Yaklaşık on günlük bir bayram tatili de son buldu. İç turizmi canlandırmak amaçlı bu uzatmalı tatiller alışkanlık haline geldi.
Ancak bu kez iç turizme beklenen canlılığı sağlamadı. Bu gözlemim Datça ile ilgili... Aldığım haberlere göre İzmit’in yakını olan Kandıra sahilleri dolup taşmış.
Bu yörede diğer bayram tatillerine göre kapasite yüzde elli azaldı. Geçen yazımda da belirttiğim gibi bunda en önemli faktör; konaklama, yeme, içme ve plajlardaki anormal fiyat artışları.
Gelen tatilciler ile esnaf arasında fiyatlarla ilgili zaman zaman tatsız tartışmalarda oldu. Bu tartışmalarda taraflar birbirini suçlar duruma geldiler. Bizce gerçek suçlu kesinlikle tartışan taraflar değildi. Zira esnaf verdiği mal ve hizmetin maliyetinin yarın ne olacağı ile ilgili sürekli bir güvensizlik içindeydi. Çünkü fiyatlar günlük belirlenir hale gelmişti. Vatandaş ise karşılaştığı fiyatlar karşısında şok durumdaydı. Örneğin bir top dondurma 15 TL (geçen yıl 5 – 6 TL).Oteller, kahvaltı, oda fiyatları 3 – 4 kat artmış. Kısaca her mal ve hizmet geçen yıla göre en az 3 kat artmış durumda.
Vatandaşların önemli bir bölümü araştırma yapıp fiyatları gördüğünden zaten gelmedi. Gelenlerde bu fiyatlarla karşılaşınca ve yöredeki yangının etkisiyle hafta sonunu beklemeden perşembe gününden yani ayın 14’ünden itibaren dönmeye başladılar. Sanırım dönenlerin çoğu bu ne aç gözlülük diye esnafı suçlayarak dönmüşlerdir. Merak ediyorum acaba asıl suçlunun ekonomiyi bu hale getirenler olarak gören kaç kişiydi? Ülke o hale geldi ki kredibilitesi Uganda’nın bile altında. CDS diye adlandırılan, alınan dış borcun sigorta primi bir ara 900’ü geçmişti. 1.000’i geçmesi durumunda ülke temerrüde düşmüş sayılacak hale gelmiş olacak. Bu durumda insanların gerçekten sorgulaması gerekenlerin ekonomiyi bu duruma getirenler olması gerekir. Çünkü fiyatların aşırı yükselmesinin nedeni (yani yüksek enflasyon) aşırı talepten değil, arzın (üretimin) yetersizliğinden kaynaklanmaktır. Ekonomik temel anlayışı üretim yerine ithalata dayalı bir şekilde uygularsanız sonuçta gelinen bu nokta çok da sürpriz sayılmaz.
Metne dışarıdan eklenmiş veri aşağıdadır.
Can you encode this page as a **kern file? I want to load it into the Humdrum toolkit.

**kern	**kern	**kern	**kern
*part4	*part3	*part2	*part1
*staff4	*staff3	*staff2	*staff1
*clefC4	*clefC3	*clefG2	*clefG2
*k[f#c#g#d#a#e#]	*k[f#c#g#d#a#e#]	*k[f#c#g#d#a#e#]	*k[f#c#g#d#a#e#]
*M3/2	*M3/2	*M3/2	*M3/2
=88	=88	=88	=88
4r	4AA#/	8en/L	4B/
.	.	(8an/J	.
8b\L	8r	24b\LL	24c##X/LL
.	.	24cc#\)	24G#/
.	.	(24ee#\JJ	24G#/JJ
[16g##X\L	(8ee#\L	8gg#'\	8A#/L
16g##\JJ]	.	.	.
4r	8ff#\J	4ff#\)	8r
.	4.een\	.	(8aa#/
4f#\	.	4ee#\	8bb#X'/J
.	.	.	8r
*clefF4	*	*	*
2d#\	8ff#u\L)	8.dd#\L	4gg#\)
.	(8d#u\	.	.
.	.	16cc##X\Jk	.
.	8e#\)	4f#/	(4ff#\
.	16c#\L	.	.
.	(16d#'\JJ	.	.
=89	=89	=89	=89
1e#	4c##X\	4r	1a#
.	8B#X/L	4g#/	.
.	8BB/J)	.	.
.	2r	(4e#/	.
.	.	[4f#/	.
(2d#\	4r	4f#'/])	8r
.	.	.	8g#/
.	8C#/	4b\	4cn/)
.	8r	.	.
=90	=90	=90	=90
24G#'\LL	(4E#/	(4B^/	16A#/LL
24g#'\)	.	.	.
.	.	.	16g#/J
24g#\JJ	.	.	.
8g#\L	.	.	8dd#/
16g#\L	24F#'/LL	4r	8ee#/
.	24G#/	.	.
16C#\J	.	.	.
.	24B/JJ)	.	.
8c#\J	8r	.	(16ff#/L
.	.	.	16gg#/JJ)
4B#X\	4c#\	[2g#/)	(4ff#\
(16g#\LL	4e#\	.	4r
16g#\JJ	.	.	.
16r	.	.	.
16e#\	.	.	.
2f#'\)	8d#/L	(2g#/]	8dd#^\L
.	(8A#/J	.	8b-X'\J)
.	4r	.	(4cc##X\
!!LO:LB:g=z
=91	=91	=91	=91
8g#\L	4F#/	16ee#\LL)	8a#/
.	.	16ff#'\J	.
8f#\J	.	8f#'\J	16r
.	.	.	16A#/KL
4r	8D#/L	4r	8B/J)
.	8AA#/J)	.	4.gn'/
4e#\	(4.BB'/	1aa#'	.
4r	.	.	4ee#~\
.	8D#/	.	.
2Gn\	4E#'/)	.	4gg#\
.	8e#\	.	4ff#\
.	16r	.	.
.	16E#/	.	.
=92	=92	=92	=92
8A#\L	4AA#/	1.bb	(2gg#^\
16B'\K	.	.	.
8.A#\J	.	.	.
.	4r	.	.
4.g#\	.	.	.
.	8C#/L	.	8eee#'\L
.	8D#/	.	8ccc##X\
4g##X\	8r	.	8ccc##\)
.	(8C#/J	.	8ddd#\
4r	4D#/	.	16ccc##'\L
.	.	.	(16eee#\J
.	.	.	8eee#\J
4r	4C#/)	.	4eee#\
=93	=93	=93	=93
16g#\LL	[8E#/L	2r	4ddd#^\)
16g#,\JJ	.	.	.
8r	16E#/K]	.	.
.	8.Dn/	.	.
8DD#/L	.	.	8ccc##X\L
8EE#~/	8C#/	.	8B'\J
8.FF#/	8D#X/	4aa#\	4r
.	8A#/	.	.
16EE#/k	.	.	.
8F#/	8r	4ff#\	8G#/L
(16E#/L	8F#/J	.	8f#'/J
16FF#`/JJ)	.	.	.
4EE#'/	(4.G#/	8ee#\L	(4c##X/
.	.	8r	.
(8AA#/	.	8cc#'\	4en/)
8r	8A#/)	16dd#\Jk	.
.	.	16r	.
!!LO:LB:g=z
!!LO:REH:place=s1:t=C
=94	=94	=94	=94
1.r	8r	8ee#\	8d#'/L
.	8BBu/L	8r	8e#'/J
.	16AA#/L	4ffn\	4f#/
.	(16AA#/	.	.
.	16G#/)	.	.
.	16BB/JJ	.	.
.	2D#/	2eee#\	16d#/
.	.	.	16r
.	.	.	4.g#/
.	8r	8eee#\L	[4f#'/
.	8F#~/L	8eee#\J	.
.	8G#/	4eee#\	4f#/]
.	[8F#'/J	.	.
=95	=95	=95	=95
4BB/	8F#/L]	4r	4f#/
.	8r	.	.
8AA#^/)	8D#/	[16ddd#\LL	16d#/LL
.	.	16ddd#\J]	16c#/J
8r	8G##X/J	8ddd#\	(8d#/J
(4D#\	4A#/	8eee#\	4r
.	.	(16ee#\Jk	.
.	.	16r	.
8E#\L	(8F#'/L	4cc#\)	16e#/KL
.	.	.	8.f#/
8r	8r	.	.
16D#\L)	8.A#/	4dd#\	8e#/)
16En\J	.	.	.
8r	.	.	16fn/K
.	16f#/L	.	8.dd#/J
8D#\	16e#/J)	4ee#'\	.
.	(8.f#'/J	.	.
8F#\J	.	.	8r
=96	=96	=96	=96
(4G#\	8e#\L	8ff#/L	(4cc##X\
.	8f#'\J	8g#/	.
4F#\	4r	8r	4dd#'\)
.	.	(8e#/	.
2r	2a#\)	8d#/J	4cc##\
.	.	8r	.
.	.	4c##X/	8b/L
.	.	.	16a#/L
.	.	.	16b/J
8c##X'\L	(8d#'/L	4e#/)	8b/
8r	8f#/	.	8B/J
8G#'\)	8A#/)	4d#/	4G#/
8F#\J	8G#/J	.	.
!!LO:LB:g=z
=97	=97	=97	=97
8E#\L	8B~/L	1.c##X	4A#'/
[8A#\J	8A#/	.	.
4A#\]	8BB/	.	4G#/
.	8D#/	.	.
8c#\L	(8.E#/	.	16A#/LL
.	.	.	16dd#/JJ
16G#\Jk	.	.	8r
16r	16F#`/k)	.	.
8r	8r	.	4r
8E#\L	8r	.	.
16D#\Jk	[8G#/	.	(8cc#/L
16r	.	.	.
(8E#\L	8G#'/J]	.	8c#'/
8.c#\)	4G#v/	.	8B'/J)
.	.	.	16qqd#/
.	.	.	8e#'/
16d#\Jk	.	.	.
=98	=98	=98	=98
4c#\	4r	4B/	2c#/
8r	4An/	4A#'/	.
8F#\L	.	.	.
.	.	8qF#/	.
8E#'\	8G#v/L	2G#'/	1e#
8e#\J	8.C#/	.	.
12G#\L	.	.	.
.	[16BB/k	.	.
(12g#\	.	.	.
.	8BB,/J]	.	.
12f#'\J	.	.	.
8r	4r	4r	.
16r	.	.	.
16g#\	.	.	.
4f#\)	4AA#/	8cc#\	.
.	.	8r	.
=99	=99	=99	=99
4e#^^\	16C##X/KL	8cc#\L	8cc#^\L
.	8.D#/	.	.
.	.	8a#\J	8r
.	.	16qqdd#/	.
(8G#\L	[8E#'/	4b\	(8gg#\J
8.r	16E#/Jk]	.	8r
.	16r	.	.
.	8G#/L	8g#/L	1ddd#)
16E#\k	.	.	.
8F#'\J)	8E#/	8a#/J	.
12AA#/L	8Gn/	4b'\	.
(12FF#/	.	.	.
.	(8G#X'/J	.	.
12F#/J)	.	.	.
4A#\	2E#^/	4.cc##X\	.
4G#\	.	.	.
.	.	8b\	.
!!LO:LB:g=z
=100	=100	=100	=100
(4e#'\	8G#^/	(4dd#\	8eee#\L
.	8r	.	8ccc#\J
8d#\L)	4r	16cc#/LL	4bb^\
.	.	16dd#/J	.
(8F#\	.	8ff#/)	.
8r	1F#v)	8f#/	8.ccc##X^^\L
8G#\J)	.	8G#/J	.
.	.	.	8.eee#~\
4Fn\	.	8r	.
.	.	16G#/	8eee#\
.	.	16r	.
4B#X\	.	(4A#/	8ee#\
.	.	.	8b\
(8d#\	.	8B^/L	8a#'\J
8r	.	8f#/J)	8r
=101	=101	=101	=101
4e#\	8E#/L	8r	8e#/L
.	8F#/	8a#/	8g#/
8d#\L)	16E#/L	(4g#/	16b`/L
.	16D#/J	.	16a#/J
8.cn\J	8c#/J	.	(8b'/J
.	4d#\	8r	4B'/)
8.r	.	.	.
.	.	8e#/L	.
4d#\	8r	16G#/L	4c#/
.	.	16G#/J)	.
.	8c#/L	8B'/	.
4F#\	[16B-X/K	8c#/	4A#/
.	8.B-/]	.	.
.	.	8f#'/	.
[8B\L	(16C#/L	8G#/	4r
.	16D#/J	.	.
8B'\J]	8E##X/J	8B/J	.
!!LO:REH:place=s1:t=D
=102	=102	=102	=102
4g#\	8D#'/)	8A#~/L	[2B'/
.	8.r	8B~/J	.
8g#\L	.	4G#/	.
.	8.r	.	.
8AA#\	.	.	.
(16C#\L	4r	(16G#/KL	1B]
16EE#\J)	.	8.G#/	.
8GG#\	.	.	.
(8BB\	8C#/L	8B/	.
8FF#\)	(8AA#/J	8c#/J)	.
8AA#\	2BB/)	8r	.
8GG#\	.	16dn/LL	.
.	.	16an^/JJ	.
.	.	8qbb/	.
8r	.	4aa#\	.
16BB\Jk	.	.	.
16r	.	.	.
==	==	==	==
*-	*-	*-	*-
Değerli okurlar 13 Temmuz’da bölgede çıkan yangından da söz etmek isterim. Yangın Datça merkezden 17 km batıda Mesudiye bölgesinde meydana geldi. Palamutbükü yolunun radar kavşağının altından sahile doğru olan alanın önemli bir bölümü ne yazık ki yandı. Sahilde Hayıtbükü ve Kabaklar’da yer alan tesislerin çok yakınına kadar ulaştı. Yangın alanı içinde yer alan yazlık evlerde yangından etkilendi. Sevindirici olan, Mesudiye yerleşim yerinin etkilenmemiş olmasıydı. Bir ay önce Marmaris ve sonrasında Datça yangınları buralarda çok tedirginlik yarattı. Nedeni ile ilgili tam bir bilgi bende bilmiyorum.